Property for infrastructure owners (and their funders) may involve securities of ownership for physical structures, or simply the resulting revenues, as with concessions for tolled highways. In the ambient sociolegal order, major issues of justice and contestation arise where an infrastructure project envisages dispossession or displacement of existing users. Similarly, intellectual property (IP) rights such as patents and copyrights shape the design of physical, informational, and digital infrastructures, such as information and communication hardware, and code.

The corporation is a central form of organization in the ownership and operation of infrastructures. Whether state owned, closely held, owner-controlled, or truly public, the limited liability of equity owners, the ability to offer debt in global markets rated for risk using standardized services, easy access to low-tax nationality, and the general unwillingness of courts to look behind the corporate form to the real controlling interests and beneficiaries make the corporate form appealing for organizing infrastructures.

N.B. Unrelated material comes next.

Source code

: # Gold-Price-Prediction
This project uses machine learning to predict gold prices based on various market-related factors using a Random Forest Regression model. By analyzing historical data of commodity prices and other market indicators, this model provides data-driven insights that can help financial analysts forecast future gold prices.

A critical tool regulating infrastructures is public regulatory program on transparency and anti-corruption. Concerns about collusion or even outright corruption between government officials and providers of infrastructure in underestimating costs, overestimating revenues, deflating environmental impacts and exaggerating economic development effects to secure the approval of the projects mark many projects. But powerful, if often unsatisfactory, legal technologies against such practices exist, suggesting that their absence in the regulation of infrastructures reflects (at least for powerful states) often a choice rather than a necessity.

Infrastructures provoke disputes. In dispute settlement between infrastructure owners on one hand and potential regulators as well as users on the other hand, the use of international commercial arbitration instead of relying on local courts is a technique for infrastructure owners to operate in a specific physical location without submitting to its rules. While the physical infrastructure is necessarily located in a certain place, transnational legal technologies are being used to limit one’s legal and operational exposure to that same place. The system of international investment arbitration operates similarly. Even though it incorporates some exceptional safety valves, governments are mostly restricted in their capacity to establish legislation that affects the stream of revenues of infrastructure providers, even in the case of serious socio-economic crises. Away from the state, user-user disputes have produced new forms of private regulation. Increasingly, digital infrastructure companies such as Amazon and Ebay create their own online dispute settlement systems to resolve conflicts between sellers and buyers, businesses and consumers. Aided by the underlying digital infrastructure, and by state enforcement of contracts in which users have “agreed” to use only these processes, these privately-operated systems have largely displaced traditional state-based legal dispute resolution in courts in their fields of operation.